Consider a linear regression model, wherein:
$$
y_{i}=x_{i}\beta+\epsilon_{i}
$$
where notation is standard and $x$ is a scalar. Let us further impose
the following restriction:
$$
\epsilon_{i}|x_{i}\sim N(0,\sigma^{2})
$$
Given mean independence, the OLS estimator $\hat{\beta}_{OLS}$ is
both consistent and unbiased. Invoking the concept of almost sure
convergence, we have that:
$$
\Pr\left(\lim_{n\rightarrow\infty}\hat{\beta}-\beta=0\right)=1
$$
My question is as follows: $\hat{\beta}$ is distributed exactly
as normal, given our normality assumption of the error terms. The
normal distribution is continuous, and as a result, the probability
of the random variable $\hat{\beta}$ taking on a value of $\beta$
is exactly 0. How can/do I interpret convergence concepts in terms
of continuous distributions?
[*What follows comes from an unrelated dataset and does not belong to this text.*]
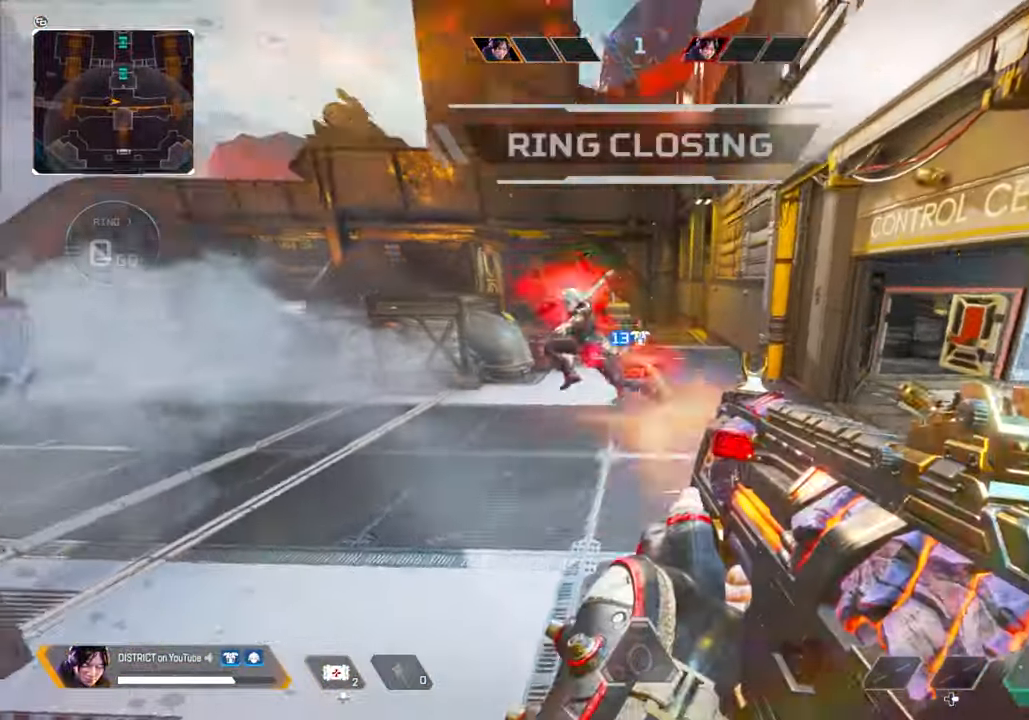
{"buttons": ["R2"], "left_stick": "left", "right_stick": "center", "events": [[167, "right_stick", "center"], [450, "left_stick", "left"]]}
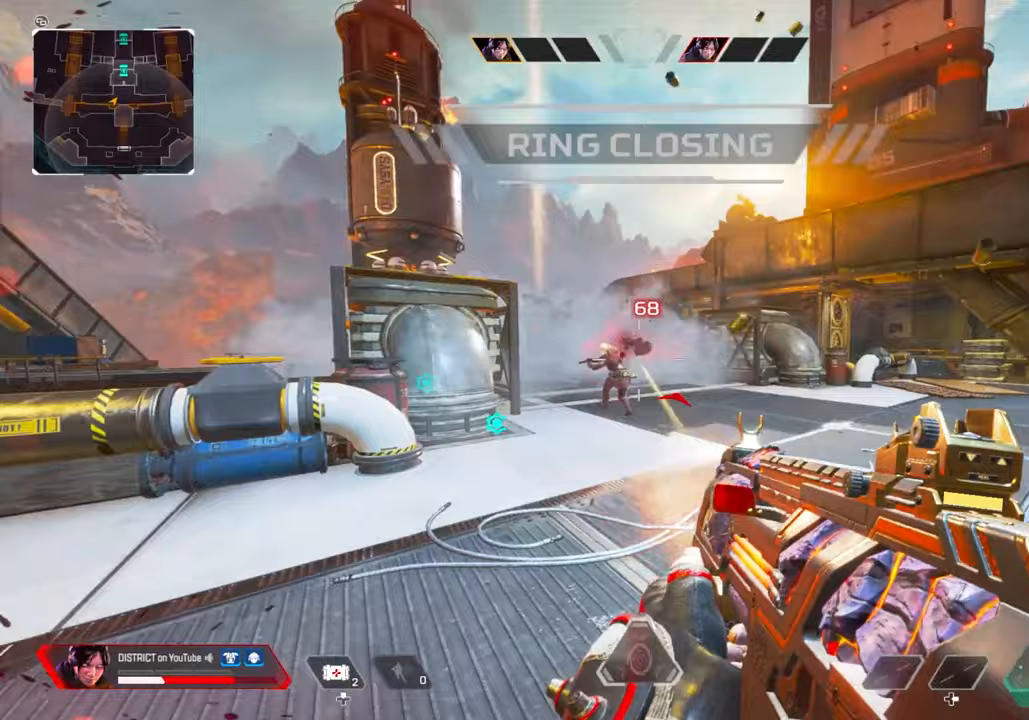
{"buttons": ["A", "R2", "R3"], "left_stick": "left", "right_stick": "center", "events": [[350, "A", "down"], [483, "R3", "down"]]}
Does the above imply that the distribution
of $\hat{\beta}$ becomes degenerate over time?
Best Answer
An equivalent but alternative way to say that: $Pr(\hat{\beta}−\beta=0)=1$ as $n \to \infty$ Is that: $Var(\hat{\beta}) \to 0$ as $n \to \infty$
You can see the implications of this on the distribution of $\hat{\beta}$. As the sample size increases and approaches the population, the sample essentially becomes "less random". This increases the probability of the estimated parameter being equal to the actual parameter. That is the normal distribution keeps on getting "thinner and taller" as the sample size increases. At the limit of $n$, $\hat{\beta}$ is no longer random and its distribution does indeed become degenerate. Perhaps where you get mixed up is ignoring that the as we increase the sample size the distribution changes.
Note that the answer is in rather non technical terms. I hope that someone can provide a more technical explanation of it.